Interview by Jon Gordon
The studio is right at the top of the house and as it’s way up the light is pretty good most of the time. It’s a perfect studio and I didn’t have to do much to it, just removed some shelves and painted it white. The studio I had in London was in a warehouse in Wapping, about 400 square feet, long and narrow. This is about the same size but it has less wall space because of the sloping ceilings. There are a lot of paintings stored downstairs because I’ve been painting for nearly 40 years. I did quite a lot of large paintings at college and having good- sized spaces has meant that I’ve always done some large work.
The amount of time I spend painting varies. I do lots of other things and always seem to be busy. Taking photographs of the work, computer stuff, the website, applying for things are all part of an artist’s life, but they are not painting. Then there are household things, growing food etc. Altogether it takes up quite a lot of time. I tend to work more in the afternoons and in the summer. I have some daylight bulbs on the ceiling, but I don’t like painting after dark. I paint a few days a week and not at weekends. Sometimes I come up for a short time and on other days it can be 6/7 hours. The advantage of having a studio at home means that I can go there at any time of day to look at what I have been working on. I often do this. It might be to see how a picture looks after the paint has dried.

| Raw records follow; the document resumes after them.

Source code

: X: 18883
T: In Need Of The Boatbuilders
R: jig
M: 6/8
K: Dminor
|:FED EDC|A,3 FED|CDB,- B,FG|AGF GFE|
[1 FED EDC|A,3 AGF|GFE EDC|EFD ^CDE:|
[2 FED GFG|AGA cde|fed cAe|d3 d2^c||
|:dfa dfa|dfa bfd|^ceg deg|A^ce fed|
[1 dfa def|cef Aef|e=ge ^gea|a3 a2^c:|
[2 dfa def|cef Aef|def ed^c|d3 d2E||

To begin with I was using figurative elements in my paintings then somewhere along the line the original studies seemed unnecessary. I think I’d developed a visual language I could draw on. I became rather obsessed by abstract painting, it wasn’t my intention at all, but the possibilities are endless.
I begin by painting on the floor. I have been using quite thin acrylic paint to start with and on the floor it’s not going to drip. If I want it to drip I hang the canvas up. The other thing about working on the floor is that you don’t have a fixed ‘way up’ to the painting and you can approach it from any angle. I don’t know what the painting is going to look like at the end and I don’t start off with any preconceived ideas. It’s a conversation and the piece itself suggests the next step. I spend a lot of time just staring at it, seeing how the colours and the forms react to each other, turning it around, taking my glasses off. Sometimes it’s obvious. Although the act of painting can be quick it’s not something you want to rush into. You don’t always know how things will turn out but with experience you have a good idea of what is likely to happen. Once I start it can take off but also it’s good to know when to stop, not to overdo things.
Sometimes when I’m painting it feels very good. At other times rather despairing. You are involved with a process. Sometimes it can take ages to get started, I come in and go pottering around, looking at things I’m working on, things I feel are not finished. I need that pottering time to focus and get my mind into the right place to allow things to happen. When I’m actually painting I’m quite excited. I’ve made the decision about what I’m going to do, so let’s do it and see what happens.